Department of Health Seal

TGM for the Implementation of the Hawai'i State Contingency Plan
Section 9.4
METHANE

9.4 METHANE

Figure 9.1 Methane Mitigation Decision Matrix
Distance to structure Methane Concentration in Soil Gas
<1000 ppm (<0.1%, <2% LEL) 1000 - 5000 ppm (0.1% - 0.5% 2% LEL - 10% LEL) 5000 - 12,500 ppm (0.5% - 1.25% 10% LEL - 25% LEL) > 12,500 ppm (> 1.25% > 25% LEL)
0 ft (beneath structure) No Controls Recommended Methane Monitoring Conduit Seals and Utility Trench Dams Methane Monitoring Conduit Seals and Utility Trench Dams Vapor Mitigation Methane Monitoring Conduit Seals and Utility Trench Dams Vapor Mitigation
0 - 100ft No Controls Recommended Methane Monitoring Methane Monitoring Conduit Seals and Utility Trench Dams Methane Monitoring Conduit Seals and Utility Trench Dams Vapor Mitigation
100 - 300ft No Controls Recommended No Controls Recommended Methane Monitoring Methane Monitoring Conduit Seals and Utility Trench Dams
>300ft No Controls Recommended No Controls Recommended No Controls Recommended Methane Monitoring
1. Decision matrix modeled after Geonsyntec 2011.
2. Actions listed in this decision matrix assume soil gas pressure is < 2 in-H2O. If soil gas pressure is greater than 2 in-H2O, then the need for enhanced mitigation measures should be evaluated.
3. This mitigation matrix does not preclude site-specific evaluation of engineering controls. Engineering control requirements can be reduced if additional indoor/sub-slab monitoring is conducted following construction of building or if site conditions are in the more conservative end of the listed criteria (i.e., lower end of methane concentration and upper end of distance criteria). If reduced controls are utilized, a mitigation decision matrix for soil gas and indoor air data should be developed.
4. Methane Monitoring can include testing of exterior soil gas, sub-slab, and/or indoor air. A specific monitoring program should be proposed prior to building construction.

Methane is a colorless, odorless and highly flammable gas generated by the anaerobic biodegradation of organic material, including petroleum. Methane can pose explosion and fire hazards under some conditions. In order for methane to create hazardous conditions, three conditions must be met: 1) A sufficient concentration of methane; 2) A sufficient concentration of oxygen and 3) An ignition source. Potential safety risks should be assessed by considering concentrations of methane and oxygen in soil gas, significance of advective (i.e., under pressure) transport, and potential for methane attenuation between the soil gas and structure or enclosed space.

Advective flow of methane under pressure from a source area is primarily a concern at landfills. This creates a high risk for significant, offsite migration and potential intrusion into the lower floors of buildings or subsurface utility corridors.
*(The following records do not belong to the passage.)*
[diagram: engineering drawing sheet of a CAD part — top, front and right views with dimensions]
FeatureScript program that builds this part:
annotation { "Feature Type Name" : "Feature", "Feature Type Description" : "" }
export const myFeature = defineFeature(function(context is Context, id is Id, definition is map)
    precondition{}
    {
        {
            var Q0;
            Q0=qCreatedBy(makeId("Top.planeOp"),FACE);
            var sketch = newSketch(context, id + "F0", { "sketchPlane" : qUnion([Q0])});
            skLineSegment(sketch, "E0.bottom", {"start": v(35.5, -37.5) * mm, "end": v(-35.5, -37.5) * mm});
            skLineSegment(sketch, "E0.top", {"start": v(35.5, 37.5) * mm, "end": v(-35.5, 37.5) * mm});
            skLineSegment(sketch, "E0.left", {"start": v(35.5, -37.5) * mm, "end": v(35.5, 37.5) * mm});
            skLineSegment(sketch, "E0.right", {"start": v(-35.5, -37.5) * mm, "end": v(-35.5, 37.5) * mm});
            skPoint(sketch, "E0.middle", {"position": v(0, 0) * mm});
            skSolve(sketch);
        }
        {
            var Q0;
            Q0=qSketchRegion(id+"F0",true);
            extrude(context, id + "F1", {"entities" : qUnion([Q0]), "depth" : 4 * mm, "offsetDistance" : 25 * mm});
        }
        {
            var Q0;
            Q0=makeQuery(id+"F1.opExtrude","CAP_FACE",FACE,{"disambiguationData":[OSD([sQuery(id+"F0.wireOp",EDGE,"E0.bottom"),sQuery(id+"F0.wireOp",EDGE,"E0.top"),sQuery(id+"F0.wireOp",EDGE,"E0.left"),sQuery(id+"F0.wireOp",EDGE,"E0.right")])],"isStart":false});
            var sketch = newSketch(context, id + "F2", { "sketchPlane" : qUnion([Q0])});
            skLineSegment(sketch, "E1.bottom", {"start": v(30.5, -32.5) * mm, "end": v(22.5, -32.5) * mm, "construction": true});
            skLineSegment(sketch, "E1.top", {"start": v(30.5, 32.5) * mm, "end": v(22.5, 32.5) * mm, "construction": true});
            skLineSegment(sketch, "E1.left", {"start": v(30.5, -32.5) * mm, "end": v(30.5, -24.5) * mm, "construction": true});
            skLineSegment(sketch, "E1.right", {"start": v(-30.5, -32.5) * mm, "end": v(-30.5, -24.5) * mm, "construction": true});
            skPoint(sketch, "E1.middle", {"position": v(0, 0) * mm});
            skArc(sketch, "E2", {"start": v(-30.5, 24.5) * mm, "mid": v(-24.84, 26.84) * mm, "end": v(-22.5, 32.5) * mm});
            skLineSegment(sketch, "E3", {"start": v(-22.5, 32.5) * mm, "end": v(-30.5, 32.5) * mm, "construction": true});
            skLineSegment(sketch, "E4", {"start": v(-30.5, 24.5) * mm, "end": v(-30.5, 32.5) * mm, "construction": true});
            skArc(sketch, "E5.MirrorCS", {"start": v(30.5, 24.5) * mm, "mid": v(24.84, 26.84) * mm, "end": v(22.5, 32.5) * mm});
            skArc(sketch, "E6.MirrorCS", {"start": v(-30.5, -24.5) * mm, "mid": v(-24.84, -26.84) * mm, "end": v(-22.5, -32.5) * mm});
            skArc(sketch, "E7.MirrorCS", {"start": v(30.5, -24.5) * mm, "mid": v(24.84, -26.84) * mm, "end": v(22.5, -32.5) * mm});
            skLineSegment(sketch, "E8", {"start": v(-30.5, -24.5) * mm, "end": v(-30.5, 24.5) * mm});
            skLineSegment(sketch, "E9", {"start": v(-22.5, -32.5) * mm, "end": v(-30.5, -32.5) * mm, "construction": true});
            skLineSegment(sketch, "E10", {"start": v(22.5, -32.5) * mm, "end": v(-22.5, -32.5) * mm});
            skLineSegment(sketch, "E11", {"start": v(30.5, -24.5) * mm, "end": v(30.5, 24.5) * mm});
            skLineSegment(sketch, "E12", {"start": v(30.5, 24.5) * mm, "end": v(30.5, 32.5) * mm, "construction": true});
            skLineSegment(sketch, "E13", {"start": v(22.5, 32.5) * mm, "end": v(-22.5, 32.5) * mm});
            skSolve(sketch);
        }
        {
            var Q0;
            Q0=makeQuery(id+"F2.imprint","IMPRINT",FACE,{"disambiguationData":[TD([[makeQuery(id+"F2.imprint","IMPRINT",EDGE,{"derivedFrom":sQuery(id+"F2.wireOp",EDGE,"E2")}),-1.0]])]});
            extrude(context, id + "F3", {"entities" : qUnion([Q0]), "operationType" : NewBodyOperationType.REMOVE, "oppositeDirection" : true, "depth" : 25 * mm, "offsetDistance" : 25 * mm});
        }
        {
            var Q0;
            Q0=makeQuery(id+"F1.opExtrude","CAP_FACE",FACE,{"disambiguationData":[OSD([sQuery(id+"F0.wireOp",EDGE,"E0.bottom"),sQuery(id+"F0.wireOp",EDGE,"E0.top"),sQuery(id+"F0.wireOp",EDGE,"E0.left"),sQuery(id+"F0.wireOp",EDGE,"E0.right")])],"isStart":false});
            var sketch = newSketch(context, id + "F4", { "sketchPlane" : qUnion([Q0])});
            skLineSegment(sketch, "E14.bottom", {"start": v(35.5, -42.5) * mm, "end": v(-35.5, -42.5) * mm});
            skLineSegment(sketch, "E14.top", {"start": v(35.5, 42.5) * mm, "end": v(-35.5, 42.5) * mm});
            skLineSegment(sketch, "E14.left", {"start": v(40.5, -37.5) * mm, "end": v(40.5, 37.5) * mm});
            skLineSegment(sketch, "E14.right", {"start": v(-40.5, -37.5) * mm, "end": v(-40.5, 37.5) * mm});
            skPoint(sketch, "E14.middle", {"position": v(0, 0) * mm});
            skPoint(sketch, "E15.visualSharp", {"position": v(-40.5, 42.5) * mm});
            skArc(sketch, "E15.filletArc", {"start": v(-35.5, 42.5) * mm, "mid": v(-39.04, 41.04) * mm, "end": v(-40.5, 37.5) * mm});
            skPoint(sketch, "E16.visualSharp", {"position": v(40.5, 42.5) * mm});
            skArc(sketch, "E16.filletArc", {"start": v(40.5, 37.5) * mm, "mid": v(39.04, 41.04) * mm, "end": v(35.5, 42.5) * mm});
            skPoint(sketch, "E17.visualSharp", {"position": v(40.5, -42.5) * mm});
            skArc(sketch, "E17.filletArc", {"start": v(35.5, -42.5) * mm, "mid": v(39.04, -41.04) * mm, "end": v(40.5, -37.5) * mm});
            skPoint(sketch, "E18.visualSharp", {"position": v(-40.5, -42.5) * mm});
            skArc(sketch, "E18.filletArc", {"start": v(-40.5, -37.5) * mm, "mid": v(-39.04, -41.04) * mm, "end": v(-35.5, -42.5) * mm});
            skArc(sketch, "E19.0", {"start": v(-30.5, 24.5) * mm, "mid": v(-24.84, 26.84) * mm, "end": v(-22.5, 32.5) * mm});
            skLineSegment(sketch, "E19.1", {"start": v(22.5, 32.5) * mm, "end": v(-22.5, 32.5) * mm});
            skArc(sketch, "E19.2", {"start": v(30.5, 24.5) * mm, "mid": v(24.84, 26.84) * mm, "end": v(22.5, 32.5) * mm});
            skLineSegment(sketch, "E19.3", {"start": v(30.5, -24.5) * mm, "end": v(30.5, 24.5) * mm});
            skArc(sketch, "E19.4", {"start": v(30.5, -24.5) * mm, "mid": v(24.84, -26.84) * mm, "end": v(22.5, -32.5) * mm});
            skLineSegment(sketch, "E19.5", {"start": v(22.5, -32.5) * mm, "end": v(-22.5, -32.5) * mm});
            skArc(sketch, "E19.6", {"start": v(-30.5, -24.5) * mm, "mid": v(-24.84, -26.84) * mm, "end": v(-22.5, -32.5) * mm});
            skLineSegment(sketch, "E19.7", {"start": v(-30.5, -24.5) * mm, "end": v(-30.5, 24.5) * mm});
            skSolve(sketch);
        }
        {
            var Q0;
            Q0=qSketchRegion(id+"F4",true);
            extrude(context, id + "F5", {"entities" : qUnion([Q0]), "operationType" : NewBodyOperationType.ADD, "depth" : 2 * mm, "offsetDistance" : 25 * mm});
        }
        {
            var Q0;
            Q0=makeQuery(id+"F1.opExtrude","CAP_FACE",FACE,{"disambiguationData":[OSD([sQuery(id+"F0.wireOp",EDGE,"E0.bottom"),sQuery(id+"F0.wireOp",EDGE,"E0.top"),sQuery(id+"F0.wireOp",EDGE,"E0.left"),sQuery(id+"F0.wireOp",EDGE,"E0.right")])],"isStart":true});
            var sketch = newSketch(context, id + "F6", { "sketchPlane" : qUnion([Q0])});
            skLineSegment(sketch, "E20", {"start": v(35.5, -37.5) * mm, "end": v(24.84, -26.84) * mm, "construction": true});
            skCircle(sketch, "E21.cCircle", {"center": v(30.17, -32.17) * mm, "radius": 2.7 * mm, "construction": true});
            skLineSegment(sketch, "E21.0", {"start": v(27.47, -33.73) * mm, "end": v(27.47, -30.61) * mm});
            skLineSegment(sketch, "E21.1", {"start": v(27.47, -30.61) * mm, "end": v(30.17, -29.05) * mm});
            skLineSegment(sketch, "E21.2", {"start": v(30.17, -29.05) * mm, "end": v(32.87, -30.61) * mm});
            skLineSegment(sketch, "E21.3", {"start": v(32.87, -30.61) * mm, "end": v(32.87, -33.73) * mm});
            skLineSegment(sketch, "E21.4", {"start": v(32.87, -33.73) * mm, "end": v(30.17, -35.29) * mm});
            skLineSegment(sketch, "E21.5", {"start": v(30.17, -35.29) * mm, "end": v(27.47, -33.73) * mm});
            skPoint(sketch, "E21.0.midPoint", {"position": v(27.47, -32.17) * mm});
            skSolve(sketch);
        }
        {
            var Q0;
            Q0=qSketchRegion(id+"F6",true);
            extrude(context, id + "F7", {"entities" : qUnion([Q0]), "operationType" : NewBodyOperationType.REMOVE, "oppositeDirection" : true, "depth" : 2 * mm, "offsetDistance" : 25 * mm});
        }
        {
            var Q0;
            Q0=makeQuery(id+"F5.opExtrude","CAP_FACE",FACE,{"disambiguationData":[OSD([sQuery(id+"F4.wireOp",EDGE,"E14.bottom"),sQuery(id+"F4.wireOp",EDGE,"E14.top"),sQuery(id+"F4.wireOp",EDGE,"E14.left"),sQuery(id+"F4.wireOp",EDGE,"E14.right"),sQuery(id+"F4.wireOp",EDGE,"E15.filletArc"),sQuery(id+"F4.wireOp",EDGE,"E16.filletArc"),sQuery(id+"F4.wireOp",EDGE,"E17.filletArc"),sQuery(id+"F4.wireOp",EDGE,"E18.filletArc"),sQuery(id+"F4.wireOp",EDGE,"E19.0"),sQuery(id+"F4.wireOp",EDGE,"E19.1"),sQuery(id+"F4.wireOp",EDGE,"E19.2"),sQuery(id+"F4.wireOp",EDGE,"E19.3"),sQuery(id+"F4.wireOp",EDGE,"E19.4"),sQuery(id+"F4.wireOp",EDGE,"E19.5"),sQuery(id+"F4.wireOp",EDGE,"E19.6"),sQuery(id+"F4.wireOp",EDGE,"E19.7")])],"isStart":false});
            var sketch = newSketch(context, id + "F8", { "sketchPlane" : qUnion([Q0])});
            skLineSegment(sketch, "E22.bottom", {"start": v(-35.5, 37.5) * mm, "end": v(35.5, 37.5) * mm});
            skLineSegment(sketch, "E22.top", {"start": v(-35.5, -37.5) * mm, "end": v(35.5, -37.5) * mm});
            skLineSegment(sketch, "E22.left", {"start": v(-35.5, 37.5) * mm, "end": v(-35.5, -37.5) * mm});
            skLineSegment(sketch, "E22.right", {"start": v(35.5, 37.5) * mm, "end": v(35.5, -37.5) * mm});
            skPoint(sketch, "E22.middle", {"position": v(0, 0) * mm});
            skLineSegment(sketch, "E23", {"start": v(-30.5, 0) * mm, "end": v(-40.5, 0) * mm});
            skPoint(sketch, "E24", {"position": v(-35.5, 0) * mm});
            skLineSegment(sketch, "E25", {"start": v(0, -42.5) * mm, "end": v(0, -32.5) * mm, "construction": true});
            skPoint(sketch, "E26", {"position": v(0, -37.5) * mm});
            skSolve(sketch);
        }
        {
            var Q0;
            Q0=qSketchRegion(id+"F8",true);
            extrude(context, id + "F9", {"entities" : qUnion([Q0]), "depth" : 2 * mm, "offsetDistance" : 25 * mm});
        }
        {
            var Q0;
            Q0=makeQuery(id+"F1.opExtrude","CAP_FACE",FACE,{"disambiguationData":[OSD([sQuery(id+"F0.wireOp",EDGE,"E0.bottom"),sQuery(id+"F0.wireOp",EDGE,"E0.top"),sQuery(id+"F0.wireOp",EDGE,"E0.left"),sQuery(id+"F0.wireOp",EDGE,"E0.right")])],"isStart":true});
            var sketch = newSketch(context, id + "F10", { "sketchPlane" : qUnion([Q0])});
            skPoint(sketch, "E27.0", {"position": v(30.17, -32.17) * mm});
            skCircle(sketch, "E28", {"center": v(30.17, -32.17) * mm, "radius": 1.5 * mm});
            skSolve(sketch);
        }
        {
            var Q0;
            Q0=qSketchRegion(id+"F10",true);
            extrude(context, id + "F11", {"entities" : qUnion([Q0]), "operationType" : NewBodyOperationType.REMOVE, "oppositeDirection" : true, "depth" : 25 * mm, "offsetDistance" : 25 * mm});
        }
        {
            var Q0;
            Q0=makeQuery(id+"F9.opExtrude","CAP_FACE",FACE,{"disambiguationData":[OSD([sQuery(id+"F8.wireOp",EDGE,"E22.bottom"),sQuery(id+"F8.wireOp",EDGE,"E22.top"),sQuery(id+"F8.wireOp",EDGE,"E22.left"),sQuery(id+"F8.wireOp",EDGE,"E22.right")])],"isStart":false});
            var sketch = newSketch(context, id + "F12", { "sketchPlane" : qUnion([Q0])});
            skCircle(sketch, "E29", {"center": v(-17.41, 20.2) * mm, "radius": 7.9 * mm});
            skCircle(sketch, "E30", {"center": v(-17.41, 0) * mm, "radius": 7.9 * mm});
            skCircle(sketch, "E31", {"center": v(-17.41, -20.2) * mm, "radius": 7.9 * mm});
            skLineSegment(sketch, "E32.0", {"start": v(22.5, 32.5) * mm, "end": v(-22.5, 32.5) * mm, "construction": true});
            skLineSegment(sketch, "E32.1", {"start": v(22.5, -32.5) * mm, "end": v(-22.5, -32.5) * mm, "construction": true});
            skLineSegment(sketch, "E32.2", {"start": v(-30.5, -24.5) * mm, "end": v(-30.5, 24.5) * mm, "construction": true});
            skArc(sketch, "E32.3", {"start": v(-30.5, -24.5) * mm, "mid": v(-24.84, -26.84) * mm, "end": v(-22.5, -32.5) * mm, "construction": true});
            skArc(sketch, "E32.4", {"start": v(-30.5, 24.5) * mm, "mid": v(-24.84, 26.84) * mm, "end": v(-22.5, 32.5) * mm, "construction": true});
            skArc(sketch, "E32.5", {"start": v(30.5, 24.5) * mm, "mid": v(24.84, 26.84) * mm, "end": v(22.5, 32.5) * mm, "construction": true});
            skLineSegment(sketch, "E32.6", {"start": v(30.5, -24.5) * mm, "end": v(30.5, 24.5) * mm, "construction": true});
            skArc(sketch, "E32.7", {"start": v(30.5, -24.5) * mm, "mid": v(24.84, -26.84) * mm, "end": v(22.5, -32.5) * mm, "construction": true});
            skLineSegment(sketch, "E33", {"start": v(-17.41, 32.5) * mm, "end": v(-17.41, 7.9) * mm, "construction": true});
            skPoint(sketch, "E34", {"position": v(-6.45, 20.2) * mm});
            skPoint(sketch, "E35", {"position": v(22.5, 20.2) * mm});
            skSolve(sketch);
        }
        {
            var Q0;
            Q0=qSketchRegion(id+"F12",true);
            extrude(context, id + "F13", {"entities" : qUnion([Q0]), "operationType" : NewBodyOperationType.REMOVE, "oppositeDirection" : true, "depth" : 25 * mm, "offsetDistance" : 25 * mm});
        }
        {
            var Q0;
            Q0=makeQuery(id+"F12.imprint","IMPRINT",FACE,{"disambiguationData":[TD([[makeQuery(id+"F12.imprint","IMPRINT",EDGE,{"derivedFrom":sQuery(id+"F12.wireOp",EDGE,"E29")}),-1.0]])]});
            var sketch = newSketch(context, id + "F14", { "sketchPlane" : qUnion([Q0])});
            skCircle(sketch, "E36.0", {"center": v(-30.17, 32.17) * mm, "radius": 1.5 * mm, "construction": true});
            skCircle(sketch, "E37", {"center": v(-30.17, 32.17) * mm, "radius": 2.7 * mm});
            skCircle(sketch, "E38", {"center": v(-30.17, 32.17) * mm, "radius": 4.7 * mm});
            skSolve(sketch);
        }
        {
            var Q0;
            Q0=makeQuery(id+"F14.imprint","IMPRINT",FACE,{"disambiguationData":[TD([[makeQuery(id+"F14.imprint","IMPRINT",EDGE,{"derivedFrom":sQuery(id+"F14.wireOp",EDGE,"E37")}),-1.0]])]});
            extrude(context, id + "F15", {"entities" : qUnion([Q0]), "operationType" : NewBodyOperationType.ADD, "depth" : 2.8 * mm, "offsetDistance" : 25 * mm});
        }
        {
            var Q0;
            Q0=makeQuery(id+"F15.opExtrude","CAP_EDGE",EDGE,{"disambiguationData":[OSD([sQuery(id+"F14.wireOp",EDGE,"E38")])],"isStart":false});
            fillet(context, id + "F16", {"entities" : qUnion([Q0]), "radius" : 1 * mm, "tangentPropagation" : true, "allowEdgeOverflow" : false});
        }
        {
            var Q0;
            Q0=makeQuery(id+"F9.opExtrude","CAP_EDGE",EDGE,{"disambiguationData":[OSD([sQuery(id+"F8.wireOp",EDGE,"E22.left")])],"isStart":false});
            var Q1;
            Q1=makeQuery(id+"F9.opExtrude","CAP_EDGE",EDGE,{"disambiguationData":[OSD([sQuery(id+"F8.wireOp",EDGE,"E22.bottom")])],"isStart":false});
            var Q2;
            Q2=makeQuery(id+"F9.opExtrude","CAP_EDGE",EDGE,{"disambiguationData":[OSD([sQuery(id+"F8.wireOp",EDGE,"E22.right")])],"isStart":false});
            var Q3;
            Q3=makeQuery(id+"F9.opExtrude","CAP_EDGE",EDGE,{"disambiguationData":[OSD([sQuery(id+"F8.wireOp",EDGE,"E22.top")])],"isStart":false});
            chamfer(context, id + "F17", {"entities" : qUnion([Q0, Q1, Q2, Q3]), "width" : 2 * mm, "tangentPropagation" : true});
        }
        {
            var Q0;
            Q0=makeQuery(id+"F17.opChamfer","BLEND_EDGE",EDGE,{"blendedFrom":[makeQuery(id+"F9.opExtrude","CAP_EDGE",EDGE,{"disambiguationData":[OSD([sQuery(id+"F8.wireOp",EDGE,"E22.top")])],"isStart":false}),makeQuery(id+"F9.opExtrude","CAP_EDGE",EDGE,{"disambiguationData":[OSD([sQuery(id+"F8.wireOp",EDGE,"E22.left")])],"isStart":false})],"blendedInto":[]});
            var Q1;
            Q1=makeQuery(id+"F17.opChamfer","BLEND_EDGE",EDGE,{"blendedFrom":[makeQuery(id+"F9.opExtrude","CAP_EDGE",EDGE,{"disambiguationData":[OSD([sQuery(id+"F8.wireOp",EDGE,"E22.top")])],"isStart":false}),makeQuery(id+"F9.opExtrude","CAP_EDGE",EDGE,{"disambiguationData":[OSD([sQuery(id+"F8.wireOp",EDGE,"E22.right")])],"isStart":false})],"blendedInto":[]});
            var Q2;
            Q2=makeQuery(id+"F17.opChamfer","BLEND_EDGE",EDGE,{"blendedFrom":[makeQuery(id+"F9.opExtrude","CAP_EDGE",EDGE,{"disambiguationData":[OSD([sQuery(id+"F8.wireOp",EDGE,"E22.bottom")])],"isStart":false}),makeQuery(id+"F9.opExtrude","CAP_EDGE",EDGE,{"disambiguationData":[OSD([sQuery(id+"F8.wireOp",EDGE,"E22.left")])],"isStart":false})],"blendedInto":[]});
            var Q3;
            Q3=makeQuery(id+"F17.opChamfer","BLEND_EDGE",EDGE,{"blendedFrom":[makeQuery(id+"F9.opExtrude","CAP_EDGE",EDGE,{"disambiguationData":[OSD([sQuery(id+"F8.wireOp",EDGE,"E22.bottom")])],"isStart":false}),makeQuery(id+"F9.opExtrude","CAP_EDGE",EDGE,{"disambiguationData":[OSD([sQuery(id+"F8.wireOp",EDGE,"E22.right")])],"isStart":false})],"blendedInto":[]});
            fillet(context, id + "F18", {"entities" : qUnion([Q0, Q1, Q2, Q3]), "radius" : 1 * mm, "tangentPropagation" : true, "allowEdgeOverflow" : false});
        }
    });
Methane can be present at high concentrations in vadose-zone soil at petroleum-contaminated sites but is rarely under significant pressure and typically migrates by diffusion rather than advection. While significant offsite migration is less likely, diffusion into subsurface utility corridors could pose localized flash explosion or fire concerns if the methane mixes with oxygenated air and is encountered during subsurface construction or utility work. Accumulation of methane in poorly ventilated rooms of buildings with cracked floors, gaps around utility penetrations in the floor or other vapor entry routes could also pose potential hazards.

Figure 9-1 presents a summary of recommended monitoring and mitigation actions for site where high levels of methane are detected in soil vapors (Geosyntec 2011).

Final monitoring and mitigation actions for potential methane hazards will necessarily be site specific, and depend in part on the estimated area and volume of the source area, planned remedial actions to address the source, the presence and use of existing buildings and the planned use or redevelopment of the site. Coordination with HDOH and submittal of a site-specific workplan for review is recommended. Additional methane guidance can be found in the following document: Advisory on Methane Assessment and Common Remedies at Schools Sites (CalEPA 2005b).

Be aware that high levels of light-end (C5-C12), petroleum vapors can cause false, elevated readings of methane in vapor samples using a standard, landfill gas analyzer. The use of a carbon trap is recommended when evaluating for methane when using field instruments at sites where high levels of petroleum may be present in soil gas. A carbon trap will remove the majority of petroleum aliphatic and aromatic compounds from the soil gas and allow for a more accurate reading of methane.